Large language models are powerful but slow and expensive to run. While methods like EAGLE have helped speed things up, they don't fully benefit from using more training data, which is a common way to make AI smarter
What's the solution?
The researchers created EAGLE-3, which changes how the AI predicts what comes next in a sentence. Instead of guessing features, it directly predicts words. It also uses information from multiple layers of the AI, not just the top layer. These changes allow EAGLE-3 to take full advantage of more training data, making it faster and smarter
Why it matters?
This matters because it makes AI language models up to 6.5 times faster than normal and 1.4 times faster than the previous version, EAGLE-2. Faster AI models can be used more widely and cheaply, potentially improving things like chatbots, translation services, and other AI tools that work with language.
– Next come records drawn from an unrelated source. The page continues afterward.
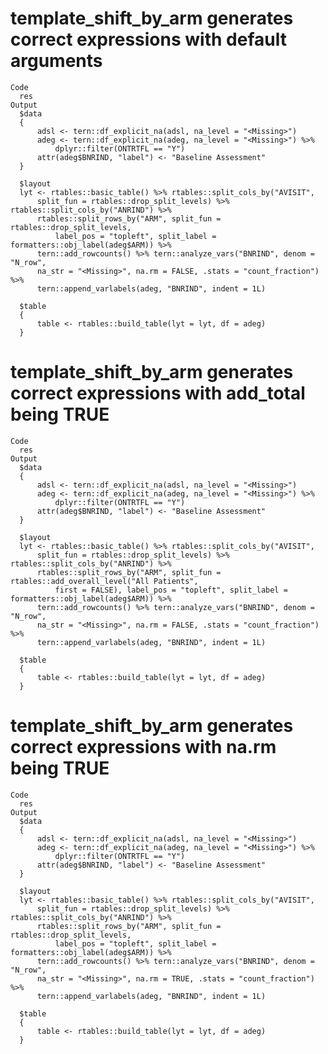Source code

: # template_shift_by_arm generates correct expressions with default arguments

    Code
      res
    Output
      $data
      {
          adsl <- tern::df_explicit_na(adsl, na_level = "<Missing>")
          adeg <- tern::df_explicit_na(adeg, na_level = "<Missing>") %>% 
              dplyr::filter(ONTRTFL == "Y")
          attr(adeg$BNRIND, "label") <- "Baseline Assessment"
      }
      
      $layout
      lyt <- rtables::basic_table() %>% rtables::split_cols_by("AVISIT", 
          split_fun = rtables::drop_split_levels) %>% rtables::split_cols_by("ANRIND") %>% 
          rtables::split_rows_by("ARM", split_fun = rtables::drop_split_levels, 
              label_pos = "topleft", split_label = formatters::obj_label(adeg$ARM)) %>% 
          tern::add_rowcounts() %>% tern::analyze_vars("BNRIND", denom = "N_row", 
          na_str = "<Missing>", na.rm = FALSE, .stats = "count_fraction") %>% 
          tern::append_varlabels(adeg, "BNRIND", indent = 1L)
      
      $table
      {
          table <- rtables::build_table(lyt = lyt, df = adeg)
      }
      

# template_shift_by_arm generates correct expressions with add_total being TRUE

    Code
      res
    Output
      $data
      {
          adsl <- tern::df_explicit_na(adsl, na_level = "<Missing>")
          adeg <- tern::df_explicit_na(adeg, na_level = "<Missing>") %>% 
              dplyr::filter(ONTRTFL == "Y")
          attr(adeg$BNRIND, "label") <- "Baseline Assessment"
      }
      
      $layout
      lyt <- rtables::basic_table() %>% rtables::split_cols_by("AVISIT", 
          split_fun = rtables::drop_split_levels) %>% rtables::split_cols_by("ANRIND") %>% 
          rtables::split_rows_by("ARM", split_fun = rtables::add_overall_level("All Patients", 
              first = FALSE), label_pos = "topleft", split_label = formatters::obj_label(adeg$ARM)) %>% 
          tern::add_rowcounts() %>% tern::analyze_vars("BNRIND", denom = "N_row", 
          na_str = "<Missing>", na.rm = FALSE, .stats = "count_fraction") %>% 
          tern::append_varlabels(adeg, "BNRIND", indent = 1L)
      
      $table
      {
          table <- rtables::build_table(lyt = lyt, df = adeg)
      }
      

# template_shift_by_arm generates correct expressions with na.rm being TRUE

    Code
      res
    Output
      $data
      {
          adsl <- tern::df_explicit_na(adsl, na_level = "<Missing>")
          adeg <- tern::df_explicit_na(adeg, na_level = "<Missing>") %>% 
              dplyr::filter(ONTRTFL == "Y")
          attr(adeg$BNRIND, "label") <- "Baseline Assessment"
      }
      
      $layout
      lyt <- rtables::basic_table() %>% rtables::split_cols_by("AVISIT", 
          split_fun = rtables::drop_split_levels) %>% rtables::split_cols_by("ANRIND") %>% 
          rtables::split_rows_by("ARM", split_fun = rtables::drop_split_levels, 
              label_pos = "topleft", split_label = formatters::obj_label(adeg$ARM)) %>% 
          tern::add_rowcounts() %>% tern::analyze_vars("BNRIND", denom = "N_row", 
          na_str = "<Missing>", na.rm = TRUE, .stats = "count_fraction") %>% 
          tern::append_varlabels(adeg, "BNRIND", indent = 1L)
      
      $table
      {
          table <- rtables::build_table(lyt = lyt, df = adeg)
      }
      

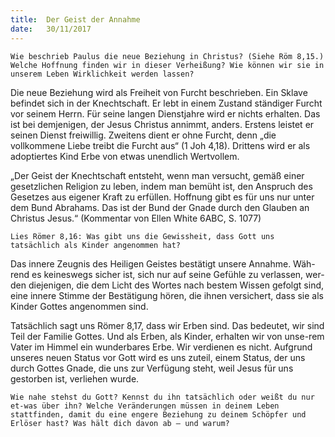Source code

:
 ```yaml
---
title:  Der Geist der Annahme
date:   30/11/2017
---
```


`Wie beschrieb Paulus die neue Beziehung in Christus? (Siehe Röm 8,15.) Welche Hoffnung finden wir in dieser Verheißung? Wie können wir sie in unserem Leben Wirklichkeit werden lassen?`

Die neue Beziehung wird als Freiheit von Furcht beschrieben. Ein Sklave befindet sich in der Knechtschaft. Er lebt in einem Zustand ständiger Furcht vor seinem Herrn. Für seine langen Dienstjahre wird er nichts erhalten. Das ist bei demjenigen, der Jesus Christus annimmt, anders. Erstens leistet er seinen Dienst freiwillig. Zweitens dient er ohne Furcht, denn „die vollkommene Liebe treibt die Furcht aus“ (1 Joh 4,18). Drittens wird er als adoptiertes Kind Erbe von etwas unendlich Wertvollem.

„Der Geist der Knechtschaft entsteht, wenn man versucht, gemäß einer gesetzlichen Religion zu leben, indem man bemüht ist, den Anspruch des Gesetzes aus eigener Kraft zu erfüllen. Hoffnung gibt es für uns nur unter dem Bund Abrahams. Das ist der Bund der Gnade durch den Glauben an Christus Jesus.“ (Kommentar von Ellen White 6ABC, S. 1077)

`Lies Römer 8,16: Was gibt uns die Gewissheit, dass Gott uns tatsächlich als Kinder angenommen hat?`

Das innere Zeugnis des Heiligen Geistes bestätigt unsere Annahme. Wäh-rend es keineswegs sicher ist, sich nur auf seine Gefühle zu verlassen, wer-den diejenigen, die dem Licht des Wortes nach bestem Wissen gefolgt sind, eine innere Stimme der Bestätigung hören, die ihnen versichert, dass sie als Kinder Gottes angenommen sind.

Tatsächlich sagt uns Römer 8,17, dass wir Erben sind. Das bedeutet, wir sind Teil der Familie Gottes. Und als Erben, als Kinder, erhalten wir von unse-rem Vater im Himmel ein wunderbares Erbe. Wir verdienen es nicht. Aufgrund unseres neuen Status vor Gott wird es uns zuteil, einem Status, der uns durch Gottes Gnade, die uns zur Verfügung steht, weil Jesus für uns gestorben ist, verliehen wurde.

`Wie nahe stehst du Gott? Kennst du ihn tatsächlich oder weißt du nur et-was über ihn? Welche Veränderungen müssen in deinem Leben stattfinden, damit du eine engere Beziehung zu deinem Schöpfer und Erlöser hast? Was hält dich davon ab – und warum?`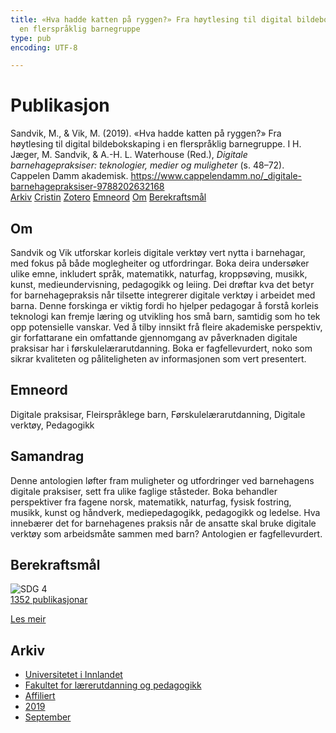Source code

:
 ```yaml
---
title: «Hva hadde katten på ryggen?» Fra høytlesing til digital bildebokskaping i
  en flerspråklig barnegruppe
type: pub
encoding: UTF-8

---
```

<h1>Publikasjon</h1>
<article id="csl-bib-container-U2KSHPUN" class="csl-bib-container">
  <div class="csl-bib-body"> <div class="csl-entry">Sandvik, M., &#38; Vik, M. (2019). «Hva hadde katten på ryggen?» Fra høytlesing til digital bildebokskaping i en flerspråklig barnegruppe. I H. Jæger, M. Sandvik, &#38; A.-H. L. Waterhouse (Red.), <i>Digitale barnehagepraksiser: teknologier, medier og muligheter</i> (s. 48–72). Cappelen Damm akademisk. <a href="https://www.cappelendamm.no/_digitale-barnehagepraksiser-9788202632168">https://www.cappelendamm.no/_digitale-barnehagepraksiser-9788202632168</a></div> </div>
  <div class="csl-bib-buttons">
    <a href="#taxonomy-article-U2KSHPUN" alt="archive" class="csl-bib-button">Arkiv</a>
    <a href="https://app.cristin.no/results/show.jsf?id=1724141" alt="Cristin" class="csl-bib-button">Cristin</a>
    <a href="http://zotero.org/groups/5881554/items/U2KSHPUN" alt="Zotero" class="csl-bib-button">Zotero</a>
    <a href="#keywords-article-U2KSHPUN" alt="keywords" class="csl-bib-button">Emneord</a>
    <a href="#about-article-U2KSHPUN" alt="about_pub" class="csl-bib-button">Om</a>
    <a href="#sdg-article-U2KSHPUN" alt="sdg" class="csl-bib-button">Berekraftsmål</a>
  </div>
  <div id="csl-bib-meta-container-U2KSHPUN"></div>
</article>
<div id="csl-bib-meta-U2KSHPUN" class="csl-bib-meta">
  <article id="about-article-U2KSHPUN" class="about_pub-article">
    <h1>Om</h1>
    Sandvik og Vik utforskar korleis digitale verktøy vert nytta i barnehagar, med fokus på både moglegheiter og utfordringar. Boka deira undersøker ulike emne, inkludert språk, matematikk, naturfag, kroppsøving, musikk, kunst, medieundervisning, pedagogikk og leiing. Dei drøftar kva det betyr for barnehagepraksis når tilsette integrerer digitale verktøy i arbeidet med barna. Denne forskinga er viktig fordi ho hjelper pedagogar å forstå korleis teknologi kan fremje læring og utvikling hos små barn, samtidig som ho tek opp potensielle vanskar. Ved å tilby innsikt frå fleire akademiske perspektiv, gir forfattarane ein omfattande gjennomgang av påverknaden digitale praksisar har i førskulelærarutdanning. Boka er fagfellevurdert, noko som sikrar kvaliteten og påliteligheten av informasjonen som vert presentert.
  </article>
  <article id="keywords-article-U2KSHPUN" class="keywords-article">
    <h1>Emneord</h1>
    Digitale praksisar, Fleirspråklege barn, Førskulelærarutdanning, Digitale verktøy, Pedagogikk
  </article>
  <article id="abstract-article-U2KSHPUN" class="abstract-article">
    <h1>Samandrag</h1>
    Denne antologien løfter fram muligheter og utfordringer ved barnehagens digitale praksiser, sett fra ulike faglige ståsteder. Boka behandler perspektiver fra fagene norsk, matematikk, naturfag, fysisk fostring, musikk, kunst og håndverk, mediepedagogikk, pedagogikk og ledelse. Hva innebærer det for barnehagenes praksis når de ansatte skal bruke digitale verktøy som arbeidsmåte sammen med barn? Antologien er fagfellevurdert.
  </article>
  <article id="sdg-article-U2KSHPUN" class="sdg-article">
    <h1>Berekraftsmål</h1>
    <div class="sdg-container"><div id="sdg4" class="sdg">
        <img src="{{< params subfolder >}}images/sdg/sdg04_nn.png" class="image" alt="SDG 4">
        <div class="sdg-overlay">
          <a href="{{< params subfolder >}}nn/archive/?sdg=4#archive" class="sdg-publication-count"><span>1352</span> publikasjonar</a>
          <p><a href="https://fn.no/om-fn/fns-baerekraftsmaal/god-utdanning?lang=nno-NO" class="sdg-read-more">Les meir</a></p>
        </div>
      </div></div>
  </article>
  <article id="taxonomy-article-U2KSHPUN" class="taxonomy-article">
    <h1>Arkiv</h1>
    <ul>
      <li><a href="{{< params subfolder >}}nn/archive/?key=3DCRN523">Universitetet i Innlandet</a></li>
      <li><a href="{{< params subfolder >}}nn/archive/?key=WYNZA47F">Fakultet for lærerutdanning og pedagogikk</a></li>
      <li><a href="{{< params subfolder >}}nn/archive/?key=2ZAN5K7T">Affiliert</a></li>
      <li><a href="{{< params subfolder >}}nn/archive/?key=DEBVM7RU">2019</a></li>
      <li><a href="{{< params subfolder >}}nn/archive/?key=AIGN7V7G">September</a></li>
    </ul>
  </article>
</div>
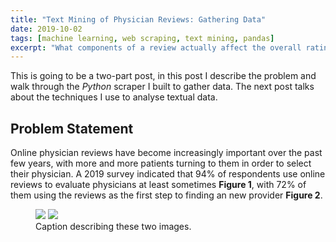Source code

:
 ```yaml
---
title: "Text Mining of Physician Reviews: Gathering Data"
date: 2019-10-02
tags: [machine learning, web scraping, text mining, pandas]
excerpt: "What components of a review actually affect the overall rating of a physician?"
---
```

This is going to be a two-part post, in this post I describe the problem and walk through the *Python* scraper I built to gather data. The next post talks about the techniques I use to analyse textual data.  

## Problem Statement
Online physician reviews have become increasingly important over the past few years, with more and more patients turning to them in order to select their physician. A 2019 survey indicated that 94% of respondents use online reviews to evaluate physicians at least sometimes **Figure 1**, with 72% of them using the reviews as the first step to finding an new provider **Figure 2**.

<figure class="half">
    <a href="/images/PhysicianReviews/figure1.png"><img src="/images/PhysicianReviews/figure1.png"></a>
    <a href="/images/PhysicianReviews/figure2.png"><img src="/images/PhysicianReviews/figure2.png"></a>
    <figcaption>Caption describing these two images.</figcaption>
</figure>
By making the code available online, other researchers can use and improve this technique
Abstract
The sequential nature of modern LLMs makes them expensive and slow, and speculative sampling has proven to be an effective solution to this problem. Methods like EAGLE perform autoregression at the feature level, reusing top-layer features from the target model to achieve better results than vanilla speculative sampling. A growing trend in the LLM community is scaling up training data to improve model intelligence without increasing inference costs. However, we observe that scaling up data provides limited improvements for EAGLE. We identify that this limitation arises from EAGLE's feature prediction constraints. In this paper, we introduce EAGLE-3, which abandons feature prediction in favor of direct token prediction and replaces reliance on top-layer features with multi-layer feature fusion via a technique named training-time test. These improvements significantly enhance performance and enable the draft model to fully benefit from scaling up training data. Our experiments include both chat models and reasoning models, evaluated on five tasks. The results show that EAGLE-3 achieves a speedup ratio up to 6.5x, with about 1.4x improvement over EAGLE-2. The code is available at https://github.com/SafeAILab/EAGLE.